Published on ReadKiddoRead.com, January 2013.
At the center of Jo Knowles’ See You at Harry’s is Fern, who is about to embark on her first year of middle school.
On the first pages of the novel, Fern reflects on a childhood memory of her mother reading to her from Charlotte’s Web. Once finished, her mother asks:
“Do you know why I named you Fern?”
I nodded, looking at the drawing of the girl on the cover of the book.
“Why?” she asked.
“Because Fern is one of your favorite characters?”
“And why is that?”
“Because Fern cares,” she said. “From the moment you were born, I could tell you had a special soul. I knew you’d be a good friend. A hero.”
Indeed, her mother was right. At age twelve, Fern is compassionate and sensitive, still figuring out her place in a day-to-day world that keeps on changing.
Set against the backdrop of the family’s restaurant, the novel follows several threads and family dynamics. Fern’s father is absorbed in rebranding the restaurant (Harry’s), which sweeps the entire family into an embarrassing marketing effort. To cope, Fern’s mother grows distant and often retreats from the family in order to meditate. Her older sister Sara recently finished high school and now lives at home while working at the restaurant, and her high-school-aged brother Holden is exploring his sexual orientation and dating.
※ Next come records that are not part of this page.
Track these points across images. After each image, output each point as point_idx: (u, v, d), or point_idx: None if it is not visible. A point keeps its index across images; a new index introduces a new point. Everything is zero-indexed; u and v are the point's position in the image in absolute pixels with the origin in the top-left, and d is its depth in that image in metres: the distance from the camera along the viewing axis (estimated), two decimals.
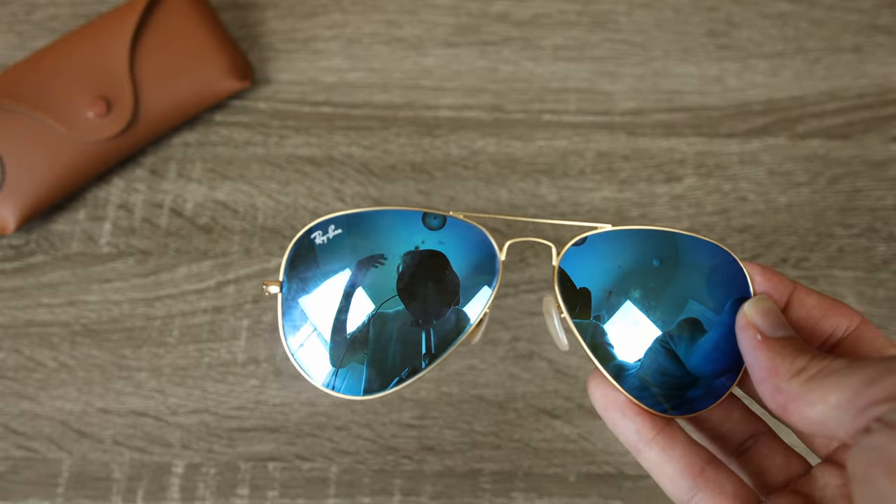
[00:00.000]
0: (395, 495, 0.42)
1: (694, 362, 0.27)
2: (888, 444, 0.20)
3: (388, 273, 0.27)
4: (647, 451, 0.26)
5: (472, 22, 0.51)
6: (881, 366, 0.21)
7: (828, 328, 0.27)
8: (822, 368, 0.23)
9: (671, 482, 0.26)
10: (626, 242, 0.28)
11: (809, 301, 0.27)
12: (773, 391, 0.24)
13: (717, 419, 0.29)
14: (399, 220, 0.28)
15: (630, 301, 0.27)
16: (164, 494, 0.42)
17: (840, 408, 0.22)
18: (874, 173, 0.48)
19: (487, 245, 0.28)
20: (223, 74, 0.47)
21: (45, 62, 0.45)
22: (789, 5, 0.52)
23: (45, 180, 0.45)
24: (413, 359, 0.27)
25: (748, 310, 0.26)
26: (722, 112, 0.49)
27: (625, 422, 0.27)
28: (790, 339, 0.25)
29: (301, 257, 0.28)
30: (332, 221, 0.27)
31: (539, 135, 0.49)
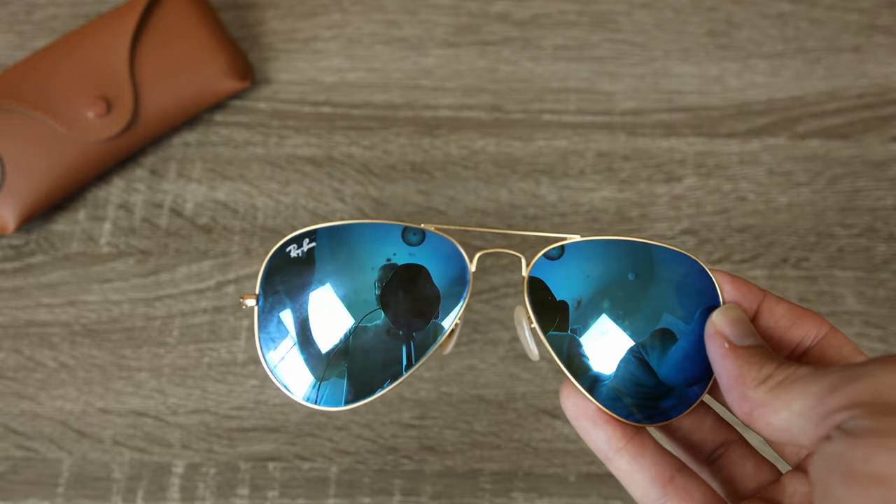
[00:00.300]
0: (395, 495, 0.42)
1: (666, 372, 0.27)
2: (846, 451, 0.20)
3: (368, 286, 0.27)
4: (618, 460, 0.26)
5: (472, 22, 0.51)
6: (844, 373, 0.22)
7: (796, 336, 0.27)
8: (787, 376, 0.23)
9: (641, 490, 0.26)
10: (597, 253, 0.28)
11: (779, 310, 0.27)
12: (739, 399, 0.24)
13: (689, 427, 0.29)
14: (374, 233, 0.28)
15: (603, 313, 0.27)
16: (164, 494, 0.42)
17: (803, 415, 0.22)
18: (874, 173, 0.48)
19: (458, 257, 0.28)
20: (223, 74, 0.47)
21: (45, 62, 0.45)
22: (789, 5, 0.52)
23: (45, 180, 0.45)
24: (393, 369, 0.27)
25: (716, 318, 0.26)
26: (722, 112, 0.49)
27: (595, 430, 0.27)
28: (758, 347, 0.25)
29: (277, 270, 0.28)
30: (306, 235, 0.28)
31: (539, 135, 0.49)
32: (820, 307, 0.46)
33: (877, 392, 0.20)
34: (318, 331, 0.27)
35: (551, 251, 0.28)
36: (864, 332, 0.45)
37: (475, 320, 0.45)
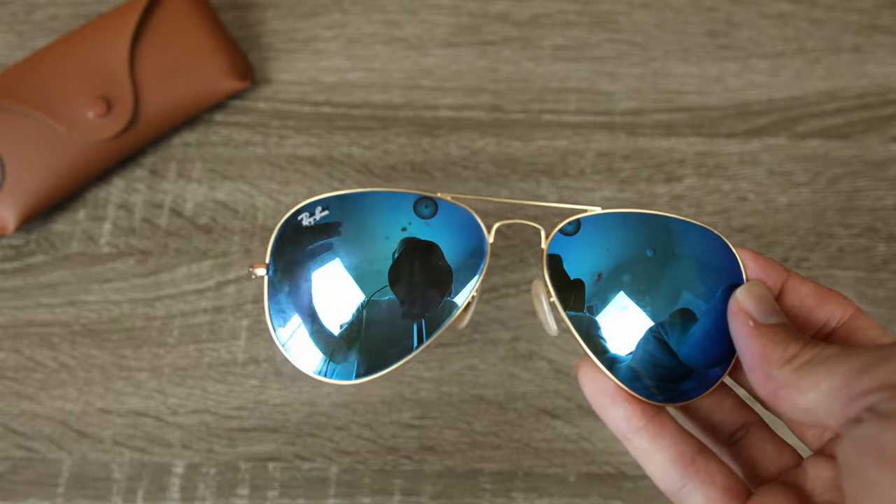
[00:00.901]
0: (395, 495, 0.42)
1: (686, 352, 0.26)
2: (879, 434, 0.20)
3: (381, 260, 0.27)
4: (637, 440, 0.26)
5: (472, 22, 0.51)
6: (873, 354, 0.21)
7: (822, 317, 0.26)
8: (814, 356, 0.23)
9: (660, 471, 0.26)
10: (618, 227, 0.27)
11: (804, 289, 0.26)
12: (763, 378, 0.24)
13: (709, 409, 0.28)
14: (389, 202, 0.27)
15: (622, 290, 0.27)
16: (164, 494, 0.42)
17: (831, 396, 0.22)
18: (874, 173, 0.48)
19: (476, 228, 0.27)
20: (223, 74, 0.47)
21: (45, 62, 0.45)
22: (789, 5, 0.52)
23: (45, 180, 0.45)
24: (404, 344, 0.27)
25: (740, 296, 0.25)
26: (722, 112, 0.49)
27: (614, 408, 0.26)
28: (782, 325, 0.24)
29: (288, 239, 0.27)
30: (320, 203, 0.27)
31: (539, 135, 0.49)
32: None
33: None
34: (329, 303, 0.27)
35: (567, 226, 0.27)
36: None
37: (475, 320, 0.45)
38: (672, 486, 0.25)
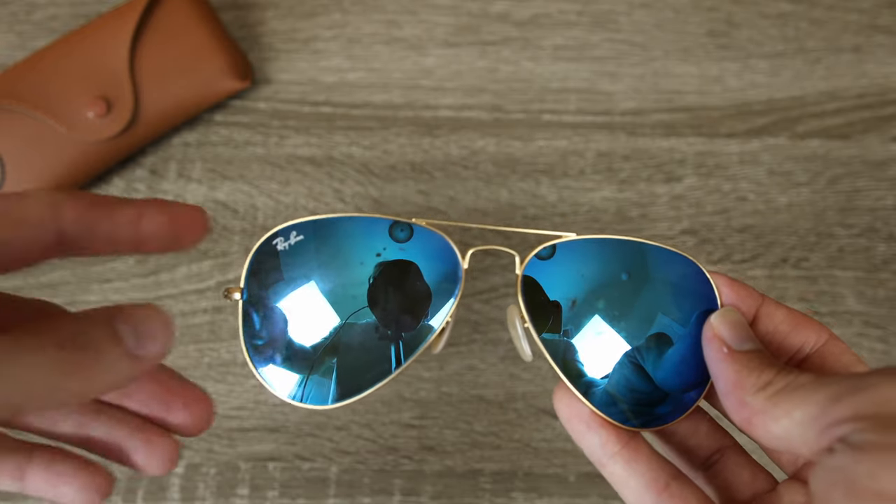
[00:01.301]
0: (395, 495, 0.42)
1: (662, 377, 0.27)
2: (850, 466, 0.20)
3: (356, 284, 0.27)
4: (612, 465, 0.26)
5: (472, 22, 0.51)
6: (847, 383, 0.21)
7: (796, 343, 0.26)
8: (788, 383, 0.23)
9: (635, 497, 0.26)
10: (593, 253, 0.27)
11: (778, 315, 0.27)
12: (737, 405, 0.24)
13: (684, 433, 0.28)
14: (364, 227, 0.27)
15: (597, 314, 0.27)
16: (164, 494, 0.42)
17: (804, 424, 0.22)
18: (874, 173, 0.48)
19: (450, 253, 0.27)
20: (223, 74, 0.47)
21: (45, 62, 0.45)
22: (789, 5, 0.52)
23: (45, 180, 0.45)
24: (381, 368, 0.27)
25: (715, 322, 0.26)
26: (722, 112, 0.49)
27: (589, 435, 0.26)
28: (757, 352, 0.24)
29: (263, 263, 0.27)
30: (294, 227, 0.27)
31: (539, 135, 0.49)
32: (820, 307, 0.46)
33: (881, 404, 0.20)
34: (303, 327, 0.27)
35: (542, 251, 0.27)
36: (864, 332, 0.45)
37: (475, 320, 0.45)
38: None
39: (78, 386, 0.19)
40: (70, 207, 0.22)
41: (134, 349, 0.21)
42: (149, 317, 0.21)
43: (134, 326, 0.21)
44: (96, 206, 0.22)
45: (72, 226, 0.22)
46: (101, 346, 0.20)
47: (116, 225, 0.23)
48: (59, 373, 0.19)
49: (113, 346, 0.20)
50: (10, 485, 0.24)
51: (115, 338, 0.20)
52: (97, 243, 0.23)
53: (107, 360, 0.20)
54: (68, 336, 0.19)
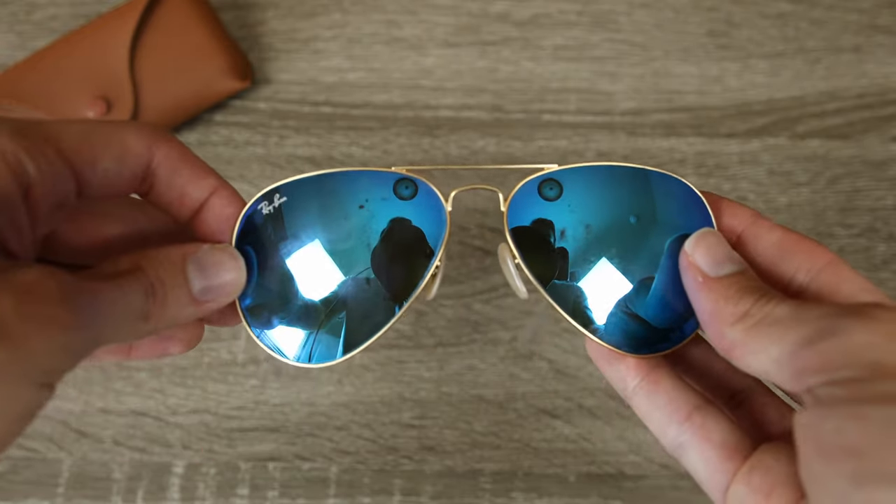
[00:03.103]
0: (395, 495, 0.42)
1: (652, 314, 0.26)
2: (817, 423, 0.19)
3: (347, 237, 0.26)
4: (636, 398, 0.25)
5: (472, 22, 0.51)
6: (822, 322, 0.20)
7: (788, 271, 0.24)
8: (765, 315, 0.21)
9: (659, 428, 0.25)
10: (595, 198, 0.26)
11: (771, 237, 0.24)
12: (717, 336, 0.22)
13: (702, 367, 0.27)
14: (351, 181, 0.26)
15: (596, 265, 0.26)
16: (164, 494, 0.42)
17: (780, 364, 0.20)
18: (874, 173, 0.48)
19: (437, 202, 0.26)
20: (223, 74, 0.47)
21: (45, 62, 0.45)
22: (789, 5, 0.52)
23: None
24: (381, 317, 0.26)
25: (689, 247, 0.24)
26: (722, 112, 0.49)
27: (610, 369, 0.25)
28: (736, 276, 0.23)
29: (254, 227, 0.26)
30: (276, 190, 0.26)
31: (539, 135, 0.49)
32: None
33: (849, 352, 0.19)
34: (302, 287, 0.26)
35: (547, 191, 0.26)
36: None
37: (475, 320, 0.45)
38: (670, 443, 0.24)
39: (150, 327, 0.21)
40: (163, 150, 0.23)
41: (199, 295, 0.22)
42: (217, 262, 0.23)
43: (203, 270, 0.23)
44: (184, 161, 0.24)
45: (158, 167, 0.23)
46: (171, 292, 0.22)
47: (191, 188, 0.24)
48: (138, 317, 0.21)
49: (181, 292, 0.22)
50: (118, 358, 0.25)
51: (184, 282, 0.22)
52: (166, 194, 0.24)
53: (174, 305, 0.22)
54: (149, 285, 0.21)
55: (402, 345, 0.45)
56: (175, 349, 0.26)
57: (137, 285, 0.21)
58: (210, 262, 0.23)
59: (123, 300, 0.20)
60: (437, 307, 0.45)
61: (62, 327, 0.18)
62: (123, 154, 0.22)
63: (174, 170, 0.24)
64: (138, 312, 0.21)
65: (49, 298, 0.18)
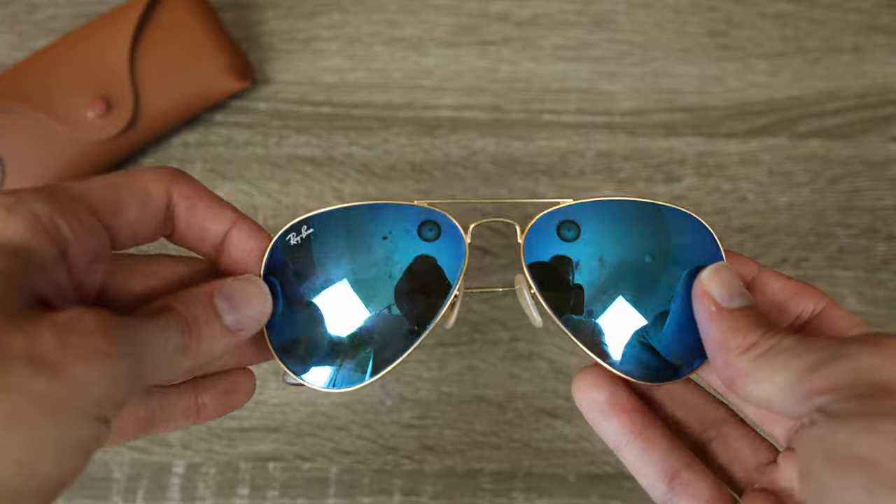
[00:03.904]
0: (395, 495, 0.42)
1: (665, 346, 0.26)
2: (828, 434, 0.20)
3: (382, 277, 0.27)
4: (627, 452, 0.26)
5: (472, 22, 0.51)
6: (827, 351, 0.21)
7: (794, 311, 0.26)
8: (771, 346, 0.23)
9: (649, 483, 0.26)
10: (611, 242, 0.27)
11: (776, 284, 0.26)
12: (723, 365, 0.24)
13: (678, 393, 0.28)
14: (376, 214, 0.27)
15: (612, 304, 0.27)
16: (164, 494, 0.42)
17: (784, 390, 0.22)
18: (874, 173, 0.48)
19: (453, 230, 0.27)
20: (223, 74, 0.47)
21: (45, 62, 0.45)
22: (789, 5, 0.52)
23: (45, 180, 0.45)
24: (397, 346, 0.27)
25: (704, 277, 0.25)
26: (722, 112, 0.49)
27: (605, 421, 0.26)
28: (745, 310, 0.24)
29: (283, 257, 0.27)
30: (304, 222, 0.27)
31: (539, 135, 0.49)
32: None
33: (857, 373, 0.20)
34: (327, 317, 0.27)
35: (566, 232, 0.27)
36: None
37: (475, 320, 0.45)
38: (659, 498, 0.26)
39: (189, 362, 0.22)
40: (179, 189, 0.25)
41: (232, 325, 0.24)
42: (243, 292, 0.24)
43: (230, 302, 0.24)
44: (200, 198, 0.25)
45: (176, 206, 0.25)
46: (204, 327, 0.23)
47: (209, 223, 0.25)
48: (177, 350, 0.22)
49: (214, 326, 0.23)
50: (188, 420, 0.27)
51: (213, 316, 0.23)
52: (187, 233, 0.25)
53: (210, 338, 0.23)
54: (184, 322, 0.22)
55: None
56: (239, 400, 0.27)
57: (173, 322, 0.22)
58: (235, 293, 0.24)
59: (161, 334, 0.21)
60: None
61: (104, 355, 0.19)
62: (145, 199, 0.24)
63: (191, 207, 0.25)
64: (176, 346, 0.22)
65: (89, 331, 0.19)
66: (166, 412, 0.26)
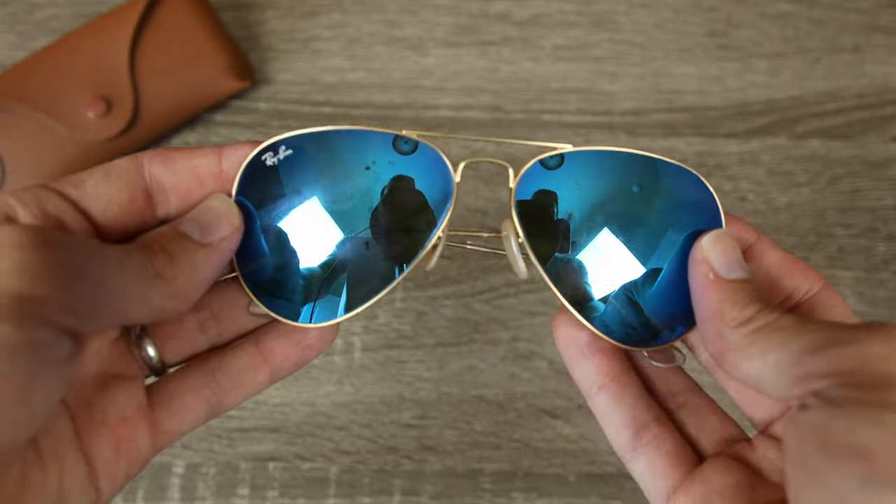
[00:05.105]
0: (395, 495, 0.42)
1: (651, 307, 0.26)
2: (825, 421, 0.19)
3: (358, 200, 0.25)
4: (599, 396, 0.26)
5: (472, 22, 0.51)
6: (828, 334, 0.20)
7: (787, 287, 0.25)
8: (768, 323, 0.22)
9: (615, 430, 0.25)
10: (601, 167, 0.26)
11: (772, 256, 0.25)
12: (714, 336, 0.23)
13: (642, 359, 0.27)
14: (357, 140, 0.25)
15: (603, 235, 0.26)
16: (164, 494, 0.42)
17: (777, 369, 0.21)
18: (874, 173, 0.48)
19: (443, 167, 0.26)
20: (223, 74, 0.47)
21: (45, 62, 0.45)
22: (789, 5, 0.52)
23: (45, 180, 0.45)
24: (380, 281, 0.26)
25: (705, 244, 0.24)
26: (722, 112, 0.49)
27: (583, 361, 0.26)
28: (743, 282, 0.23)
29: (255, 180, 0.25)
30: (283, 142, 0.25)
31: (539, 135, 0.49)
32: None
33: (863, 361, 0.19)
34: (302, 245, 0.25)
35: (548, 159, 0.26)
36: None
37: (475, 320, 0.45)
38: (622, 448, 0.25)
39: (171, 286, 0.22)
40: (147, 155, 0.24)
41: (201, 239, 0.23)
42: (206, 208, 0.24)
43: (195, 221, 0.23)
44: (176, 150, 0.25)
45: (151, 170, 0.24)
46: (171, 247, 0.22)
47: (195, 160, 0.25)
48: (145, 280, 0.21)
49: (182, 245, 0.23)
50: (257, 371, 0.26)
51: (182, 237, 0.23)
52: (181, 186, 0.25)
53: (181, 258, 0.22)
54: (147, 246, 0.22)
55: (402, 345, 0.45)
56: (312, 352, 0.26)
57: (136, 247, 0.22)
58: (201, 215, 0.24)
59: (126, 257, 0.21)
60: (437, 307, 0.45)
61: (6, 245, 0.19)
62: (108, 169, 0.23)
63: (168, 161, 0.24)
64: (149, 270, 0.21)
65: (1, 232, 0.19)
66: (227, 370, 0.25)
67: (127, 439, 0.24)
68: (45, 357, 0.18)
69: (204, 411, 0.25)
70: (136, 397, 0.24)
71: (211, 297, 0.26)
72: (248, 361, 0.26)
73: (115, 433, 0.23)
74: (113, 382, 0.24)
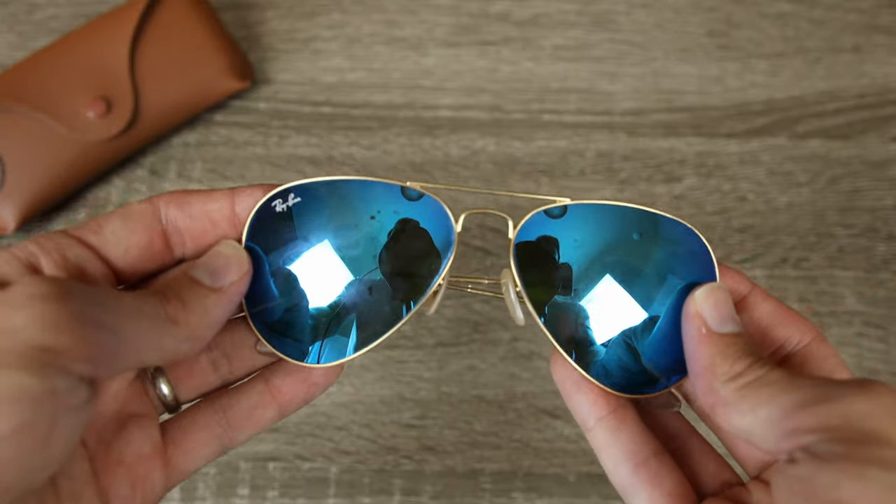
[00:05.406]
0: (395, 495, 0.42)
1: (649, 356, 0.26)
2: (812, 475, 0.19)
3: (365, 249, 0.26)
4: (597, 429, 0.26)
5: (472, 22, 0.51)
6: (816, 390, 0.21)
7: (779, 338, 0.26)
8: (758, 377, 0.22)
9: (613, 464, 0.25)
10: (603, 220, 0.27)
11: (765, 306, 0.26)
12: (706, 390, 0.23)
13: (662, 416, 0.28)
14: (364, 188, 0.27)
15: (600, 283, 0.26)
16: None
17: (767, 424, 0.21)
18: (874, 173, 0.48)
19: (445, 217, 0.27)
20: (223, 74, 0.47)
21: (45, 62, 0.45)
22: (789, 5, 0.52)
23: (45, 180, 0.45)
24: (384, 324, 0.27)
25: (698, 297, 0.25)
26: (722, 112, 0.49)
27: (579, 395, 0.26)
28: (735, 336, 0.24)
29: (265, 225, 0.26)
30: (291, 190, 0.26)
31: (539, 135, 0.49)
32: (820, 307, 0.46)
33: (848, 418, 0.20)
34: (310, 288, 0.26)
35: (553, 209, 0.27)
36: (864, 332, 0.45)
37: (475, 320, 0.45)
38: (621, 482, 0.25)
39: (183, 330, 0.22)
40: (163, 198, 0.25)
41: (211, 284, 0.24)
42: (216, 254, 0.25)
43: (205, 267, 0.24)
44: (192, 193, 0.25)
45: (168, 213, 0.25)
46: (183, 293, 0.23)
47: (210, 204, 0.25)
48: (160, 326, 0.22)
49: (194, 290, 0.23)
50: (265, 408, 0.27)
51: (193, 282, 0.23)
52: (195, 228, 0.25)
53: (193, 303, 0.23)
54: (161, 293, 0.22)
55: (402, 345, 0.45)
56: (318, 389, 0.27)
57: (150, 294, 0.22)
58: (211, 260, 0.25)
59: (142, 303, 0.22)
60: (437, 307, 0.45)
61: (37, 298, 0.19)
62: (126, 212, 0.24)
63: (183, 203, 0.25)
64: (162, 316, 0.22)
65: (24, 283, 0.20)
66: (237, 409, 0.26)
67: (143, 478, 0.24)
68: (65, 404, 0.19)
69: (215, 448, 0.26)
70: (152, 436, 0.25)
71: (223, 336, 0.27)
72: (258, 399, 0.27)
73: (132, 472, 0.24)
74: (130, 422, 0.25)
Finally, there is Fern’s rambunctious baby brother Charlie, who becomes the unwitting and adorable face of the family restaurant. Each fills Fern’s time between school, homework, and helping at the restaurant with moments of family drama that range from genuine laughter to barely contained annoyance and everything in between.
When sudden tragedy strikes, Fern must find a way to deal with guilt, regret, and a wracking grief that will forever change her family. It’s this emotional journey and the strength of her character that truly earns her the title of hero.
Parents should know that Fern – just like many her age – deals with complex issues in the course of the novel: discrimination and bigotry, bullying, the death of a family member, and grief. But there is also solidarity, friendship and love in a family that is far from perfect. Through Fern’s first-person narration, Jo Knowles deftly and beautifully gives voice to unspeakable grief and heartache in a way that is convincing, affecting, and true.
Not all readers may be ready for this book, but those who want to be immersed in another’s feelings and struggles will find that though See You at Harry’s has a heavy heart, it is well worth its weight in emotional truth: the struggle of guilt and grief, the bonds of family, the power of being a friend, and the hope found in moving forward one day at a time.